An image-free reproduction of the data below is needed: print it exactly.

Information supplied Start Marker

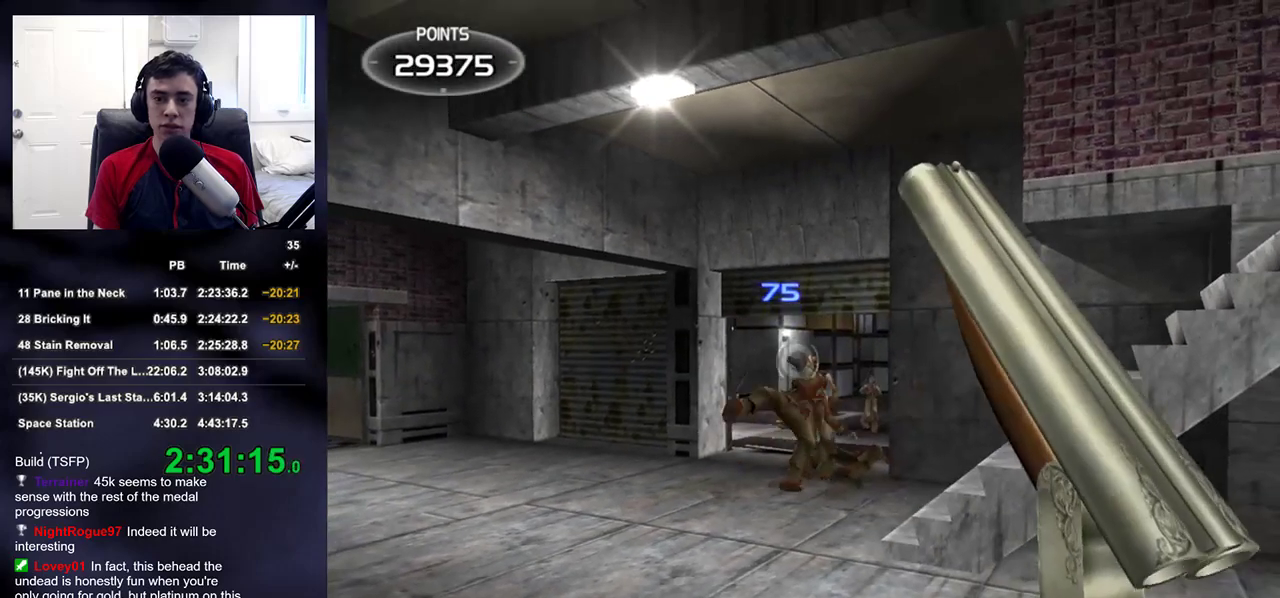
{"buttons": [], "left_stick": "right", "right_stick": "center", "events": [[100, "right_stick", "right"], [117, "left_stick", "up-left"], [200, "right_stick", "center"], [250, "left_stick", "center"], [467, "left_stick", "right"]]}
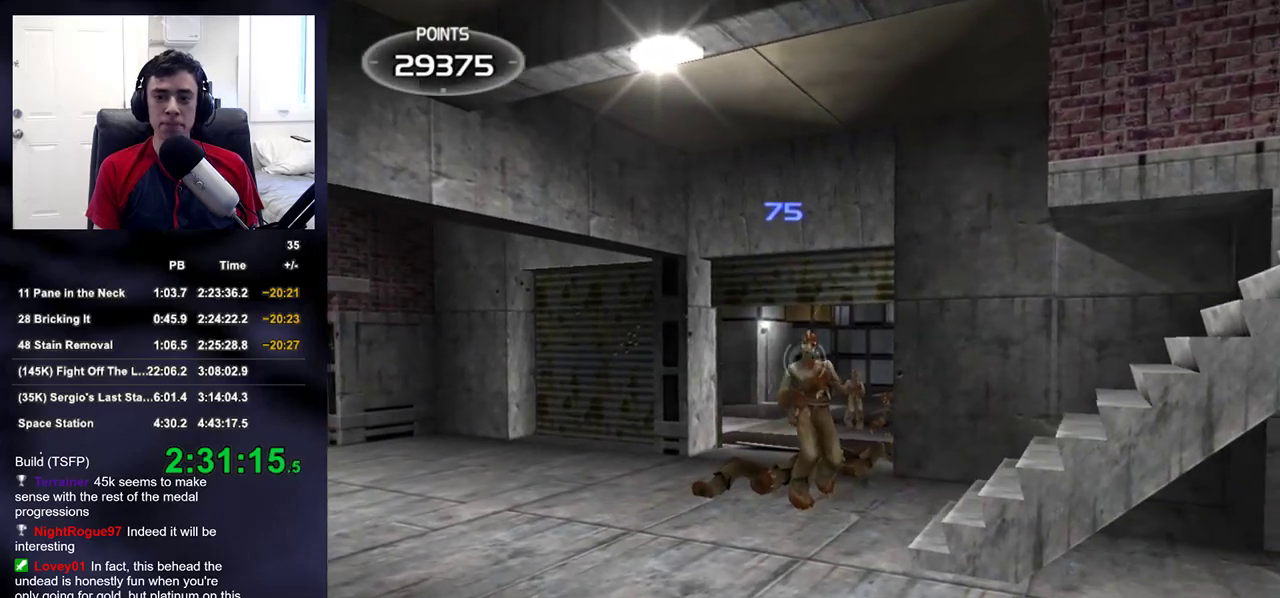
{"buttons": [], "left_stick": "center", "right_stick": "down-right", "events": [[50, "left_stick", "center"], [150, "right_stick", "up"], [233, "right_stick", "center"], [300, "R2", "down"], [417, "right_stick", "down-right"], [450, "R2", "up"]]}
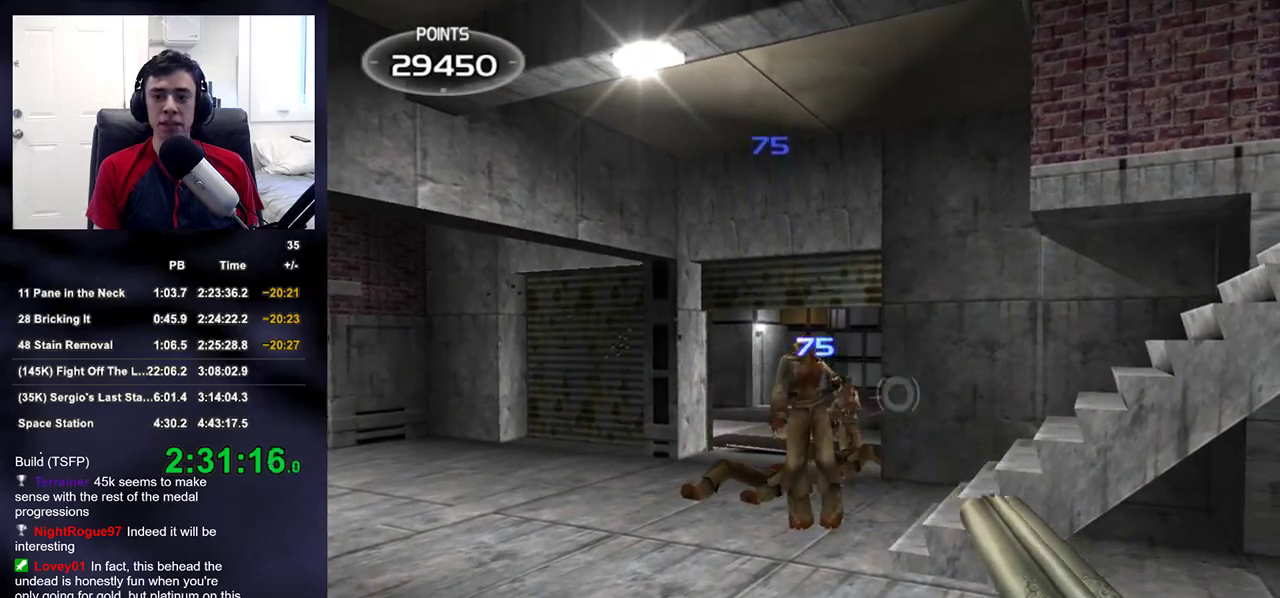
{"buttons": [], "left_stick": "up", "right_stick": "center", "events": [[117, "right_stick", "center"], [150, "left_stick", "left"], [317, "left_stick", "up"], [317, "right_stick", "down"], [383, "right_stick", "center"]]}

Information supplied End Marker

● **Task answer**
{"buttons": [], "left_stick": "right", "right_stick": "center", "events": [[100, "right_stick", "right"], [117, "left_stick", "up-left"], [200, "right_stick", "center"], [250, "left_stick", "center"], [467, "left_stick", "right"]]}
{"buttons": [], "left_stick": "center", "right_stick": "down-right", "events": [[50, "left_stick", "center"], [150, "right_stick", "up"], [233, "right_stick", "center"], [300, "R2", "down"], [417, "right_stick", "down-right"], [450, "R2", "up"]]}
{"buttons": [], "left_stick": "up", "right_stick": "center", "events": [[117, "right_stick", "center"], [150, "left_stick", "left"], [317, "left_stick", "up"], [317, "right_stick", "down"], [383, "right_stick", "center"]]}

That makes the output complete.